2016 · II sess. · Prova pratica● Verificato
Tre ristrutturazioni: biblioteca-ludoteca, centro sociale, agriturismo
Busta con tre temi alternativi di prova pratica (Sezione A, 5 ore): tre ristrutturazioni edilizie su edifici esistenti, ciascuna con i vincoli strutturali dati (struttura da conservare e considerare sismicamente adeguata) e la prima prova scritta collegata (motivare scelte progettuali e costruttive). Il candidato deve organizzare funzioni e spazi rispettando struttura, perimetro esterno e altezza massima dati. TEMA 1 — un edificio comunale di circa 240 mq in zona residenziale, degli anni '60, in struttura mista muratura e cemento armato: ristrutturazione per un servizio di quartiere che comprenda una biblioteca e una ludoteca, sfruttando un soppalco esistente nella parte posteriore e potendo conservare o ricollocare i servizi e la centrale termica al piano terra, con modifiche ai prospetti ammesse.

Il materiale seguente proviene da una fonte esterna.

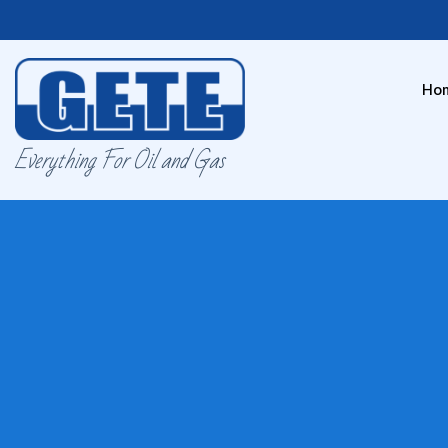
Ho
Everything For Oil and Gas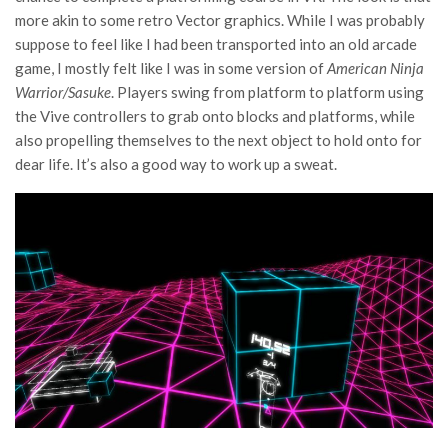
more akin to some retro Vector graphics. While I was probably
suppose to feel like I had been transported into an old arcade
game, I mostly felt like I was in some version of
American Ninja
Warrior/Sasuke
. Players swing from platform to platform using
the Vive controllers to grab onto blocks and platforms, while
also propelling themselves to the next object to hold onto for
dear life. It’s also a good way to work up a sweat.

TEMA 2 — il piano terra (circa 400 mq, altezza 3,50 m) di un edificio con un centro sociale già attivo al piano superiore, reso libero dal trasferimento di un negozio: ampliamento funzionale del centro (biblioteca, bar, uffici, servizi) con struttura portante in cemento armato sismicamente adeguata, coordinandosi con palestra, ambulatorio e altri spazi del piano superiore e con l'interrato-magazzino. TEMA 3 — una casa colonica rurale a due livelli in muratura: ristrutturazione a agriturismo con l'alloggio del gestore, tre camere per ospiti con servizio igienico e una sala da pranzo con cucina di almeno 20 mq. Elaborati comuni: pianta arredata e quotata 1:100, prospetti e sezione 1:100, e un particolare costruttivo significativo (1:20), integrabili con schizzi e disegni prospettici.